**Aufgabenstellung:** Aktualisieren Sie im Auszug über den Protest der Athener Putzfrauen die Passage von „Regelmässig standen sie“ bis einschließlich „erst recht zu.“, indem Sie „Troika“ durch „Gläubiger“ ersetzen, und geben Sie die Passage vollständig wieder.

**Textauszug:**
_ _ _ _ _ _ _

Doch es kam anders. Die Samaras-Regierung hatte sich einmal mehr gründlich verrechnet und mit „Sparmassnahmen“ – die in Wirklichkeit reine Privatisierungsmassnahmen sind, weil die Kosten für die private Reinigungsfirma höher sind als die Löhne der entlassenen Frauen! – einen Protest entfacht, der von einer bewundernswerten Hartnäckigkeit und Entschlossenheit ist. Als am 17. September 2013 die mit der Reinigung der Finanzämter ganzen Land beauftragten Frauen von einem Tag auf den andern zuerst freigestellt und danach entlassen wurden, gingen sie nicht einfach – jede für sich – nach Hause, sondern schlugen vor dem Finanzministerium auf dem Syntagma Platz buchstäblich ihre Zelte auf.

Regelmässig standen sie mit Besen und Schrubber Spalier, wenn die Technokraten der Troika zu Besuch in Athen waren. Ebenso nahmen sie solidarisch an allen Protestaktionen anderer Berufsgruppen teil oder besetzten mit einem Überraschungsangriff frühmorgens öffentliche Gebäude. Das Medieninteresse an den kämpferischen Frauen nahm internationale Ausmasse an, als im Mai 2014 das Gericht ihre Klage guthiess und die sofortige Wiedereinstellung verfügte. Die Freude über den unverhofften juristischen Erfolg war allerdings von kurzer Dauer. Denn nun spitzte sich der Konflikt erst recht zu.

Die Regierung legte Berufung ein und erwirkte beim Obersten Gericht die Aussetzung des erstinstanzlichen Urteils. Ausserdem liess sie das Protestcamp vor dem Finanzministerium durch die Polizei gewaltsam räumen. Knüppelpolizei gegen Frauen – die Bilder gingen um die Welt und verschafften den unbeugsamen Athener Putzfrauen zusätzliche Aufmerksamkeit. Und am gleichen Abend waren sie alle wieder dort, einzelne nun mit Gipsbein oder Verband.

_ _ _ _ _ _ _

**Gegebene Datensätze:**

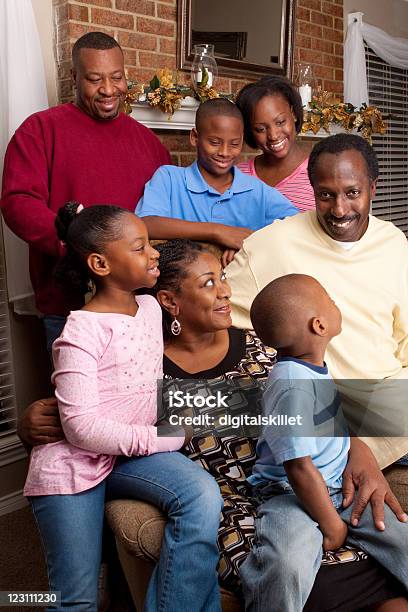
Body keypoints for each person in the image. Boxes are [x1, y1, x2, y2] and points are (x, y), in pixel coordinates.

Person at [21, 239, 407, 611]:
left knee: (390, 572)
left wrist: (361, 453)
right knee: (300, 578)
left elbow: (315, 410)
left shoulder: (266, 345)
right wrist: (30, 425)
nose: (225, 292)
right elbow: (80, 417)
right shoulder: (145, 369)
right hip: (235, 505)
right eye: (209, 283)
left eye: (223, 278)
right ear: (169, 301)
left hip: (314, 483)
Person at [24, 204, 222, 612]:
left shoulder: (150, 308)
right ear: (99, 263)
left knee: (201, 494)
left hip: (125, 457)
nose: (154, 254)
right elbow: (81, 429)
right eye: (140, 247)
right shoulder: (80, 331)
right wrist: (163, 436)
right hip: (75, 465)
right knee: (74, 599)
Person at [226, 133, 408, 471]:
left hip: (390, 404)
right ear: (313, 192)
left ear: (373, 187)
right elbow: (220, 321)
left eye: (353, 193)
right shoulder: (270, 246)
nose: (339, 210)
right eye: (326, 195)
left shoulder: (393, 242)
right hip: (324, 412)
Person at [240, 273, 408, 612]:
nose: (335, 304)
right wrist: (330, 523)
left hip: (336, 486)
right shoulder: (291, 385)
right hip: (291, 494)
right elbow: (298, 467)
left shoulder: (310, 367)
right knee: (286, 563)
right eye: (330, 299)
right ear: (319, 325)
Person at [0, 31, 170, 351]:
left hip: (140, 305)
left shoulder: (150, 144)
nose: (108, 89)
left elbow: (165, 214)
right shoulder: (39, 130)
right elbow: (18, 201)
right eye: (94, 79)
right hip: (68, 306)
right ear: (74, 77)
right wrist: (73, 244)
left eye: (116, 77)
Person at [136, 98, 297, 266]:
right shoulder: (169, 178)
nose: (224, 152)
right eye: (214, 142)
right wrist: (218, 232)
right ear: (195, 137)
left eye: (234, 144)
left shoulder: (258, 191)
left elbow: (298, 228)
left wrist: (248, 245)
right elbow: (146, 224)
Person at [236, 75, 315, 212]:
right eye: (261, 129)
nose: (273, 135)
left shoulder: (319, 170)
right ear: (250, 131)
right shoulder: (238, 175)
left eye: (280, 122)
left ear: (294, 114)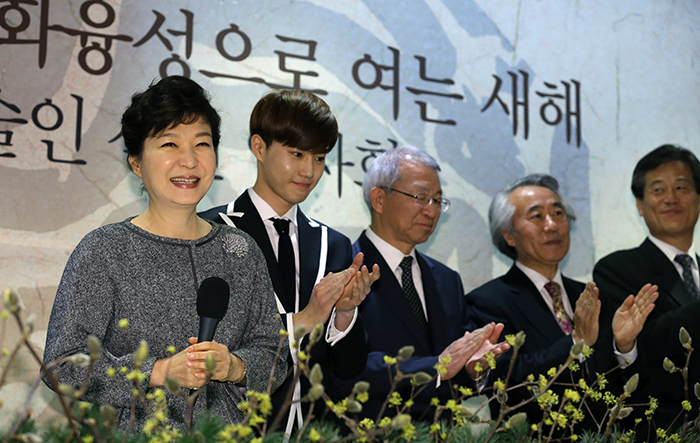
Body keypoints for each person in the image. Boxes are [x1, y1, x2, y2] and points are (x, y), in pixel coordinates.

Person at [42, 76, 287, 431]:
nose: (189, 161)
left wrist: (236, 366)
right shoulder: (105, 251)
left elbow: (274, 354)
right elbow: (62, 365)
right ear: (137, 163)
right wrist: (156, 371)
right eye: (170, 144)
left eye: (202, 144)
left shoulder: (240, 250)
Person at [199, 89, 378, 433]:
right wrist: (305, 318)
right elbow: (209, 342)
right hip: (230, 430)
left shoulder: (334, 245)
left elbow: (348, 368)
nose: (308, 171)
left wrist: (344, 313)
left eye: (320, 158)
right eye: (296, 154)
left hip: (314, 430)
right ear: (259, 148)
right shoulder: (213, 232)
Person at [326, 146, 510, 422]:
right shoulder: (341, 268)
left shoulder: (448, 280)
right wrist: (436, 366)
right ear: (379, 199)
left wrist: (473, 367)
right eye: (421, 198)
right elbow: (342, 369)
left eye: (438, 201)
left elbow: (454, 371)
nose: (432, 211)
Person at [466, 173, 657, 426]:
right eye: (536, 216)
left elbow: (631, 388)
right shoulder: (487, 302)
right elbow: (505, 383)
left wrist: (622, 348)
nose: (551, 225)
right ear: (509, 235)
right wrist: (575, 341)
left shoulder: (593, 296)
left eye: (558, 214)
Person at [594, 144, 700, 433]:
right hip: (668, 429)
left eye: (682, 187)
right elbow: (651, 342)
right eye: (657, 190)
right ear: (639, 205)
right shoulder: (617, 269)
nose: (671, 198)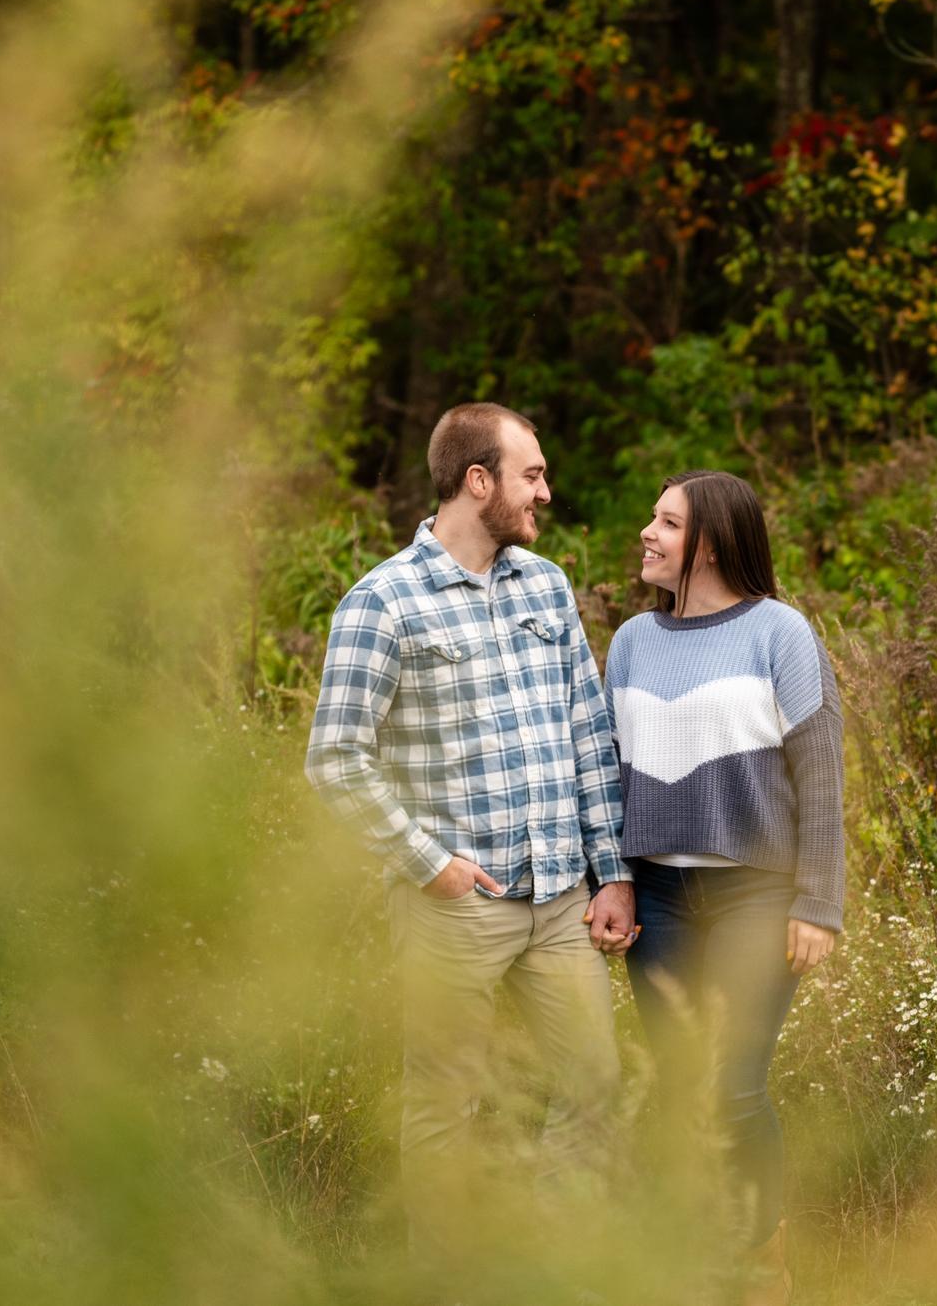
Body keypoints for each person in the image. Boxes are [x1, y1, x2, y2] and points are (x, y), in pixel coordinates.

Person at [304, 401, 636, 1262]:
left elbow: (587, 731)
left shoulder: (547, 586)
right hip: (453, 910)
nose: (546, 493)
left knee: (594, 1081)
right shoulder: (383, 603)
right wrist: (429, 863)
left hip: (560, 899)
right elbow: (335, 758)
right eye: (533, 475)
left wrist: (611, 871)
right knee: (444, 1104)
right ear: (478, 481)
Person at [605, 470, 844, 1306]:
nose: (648, 532)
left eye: (667, 522)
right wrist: (612, 880)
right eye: (653, 517)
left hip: (757, 896)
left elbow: (821, 776)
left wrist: (818, 901)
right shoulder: (632, 641)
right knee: (677, 1088)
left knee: (732, 1086)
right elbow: (610, 774)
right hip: (658, 896)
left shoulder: (780, 632)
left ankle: (760, 1267)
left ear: (709, 542)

_ _ _ _ _ _ _

**Musterlösung:**
Regelmässig standen sie mit Besen und Schrubber Spalier, wenn die Technokraten der Gläubiger zu Besuch in Athen waren. Ebenso nahmen sie solidarisch an allen Protestaktionen anderer Berufsgruppen teil oder besetzten mit einem Überraschungsangriff frühmorgens öffentliche Gebäude. Das Medieninteresse an den kämpferischen Frauen nahm internationale Ausmasse an, als im Mai 2014 das Gericht ihre Klage guthiess und die sofortige Wiedereinstellung verfügte. Die Freude über den unverhofften juristischen Erfolg war allerdings von kurzer Dauer. Denn nun spitzte sich der Konflikt erst recht zu.